Really? This can happen? Could you describe a situation when?
Are you thinking of a situation like:
- intf1: pkg.Interface, loaded by classloader1
- intf2: pkg.SubInterface extends pkg.Interface, loaded by classloader1
- intf3: pkg.Interface extends pkg.SubInterface, loaded by
classloader2 which is child of classloader1
Similar but classloader2 is non well-behaved classloader e.g. doesn't
have relationship with classloader1; otherwise I don't think it's
possible to define intf3 (classloader1.loadClass("pkg.Interface") should
be resolved with intf1 instead (not its own defined pkg.Interface).

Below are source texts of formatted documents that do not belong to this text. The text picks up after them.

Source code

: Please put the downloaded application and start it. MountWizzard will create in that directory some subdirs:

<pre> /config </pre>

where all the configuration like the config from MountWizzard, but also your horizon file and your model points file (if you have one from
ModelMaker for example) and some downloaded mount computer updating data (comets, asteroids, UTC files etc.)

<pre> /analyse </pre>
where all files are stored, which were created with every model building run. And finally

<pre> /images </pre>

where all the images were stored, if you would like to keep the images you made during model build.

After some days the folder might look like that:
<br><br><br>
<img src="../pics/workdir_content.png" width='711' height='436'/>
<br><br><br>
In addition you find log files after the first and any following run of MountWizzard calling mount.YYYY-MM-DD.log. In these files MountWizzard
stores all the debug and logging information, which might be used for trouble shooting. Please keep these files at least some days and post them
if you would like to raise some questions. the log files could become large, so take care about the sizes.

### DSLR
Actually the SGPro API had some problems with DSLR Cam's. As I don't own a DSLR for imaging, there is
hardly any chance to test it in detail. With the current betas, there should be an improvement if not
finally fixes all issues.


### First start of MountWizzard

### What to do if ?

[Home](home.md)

I haven't been able to identify such a case but I wasn't able to prove
it not possible either as it is subject to non well-behaved class loader
behavior :)
The isAssignableFrom method returns true not only if it's identical but
also if it's a superinterface that a class implements.
Now you call:
proxy3 = Proxy.getProxyClass(classloader2, intf3);
followed by:
proxy1 = Proxy.getProxyClass(classloader2, intf1);
Is it possible that the second call succeeds and returns proxy1 ==
proxy3 ?
If it's possible to have intf1 and intf3 different runtime type of the
same name, the second getProxyclass call would return proxy3 since
intf1.isAssignableFrom(proxy3).What I'm not certain is - how would
classloader2 be able to define intf3 with classloader1 defining intf1?
We can't really predict how a non well-behaved class loader and thus I
wouldn't exclude the possibility.
It seems that the key matching the list of interface names should
already be a safe guard but we would need a proof for a name +
isAssignableFrom is equivalent to that runtime type to determine its
correctness with the consideration of all possible class loader
behaviors that I don't have. That's what my feedback was about.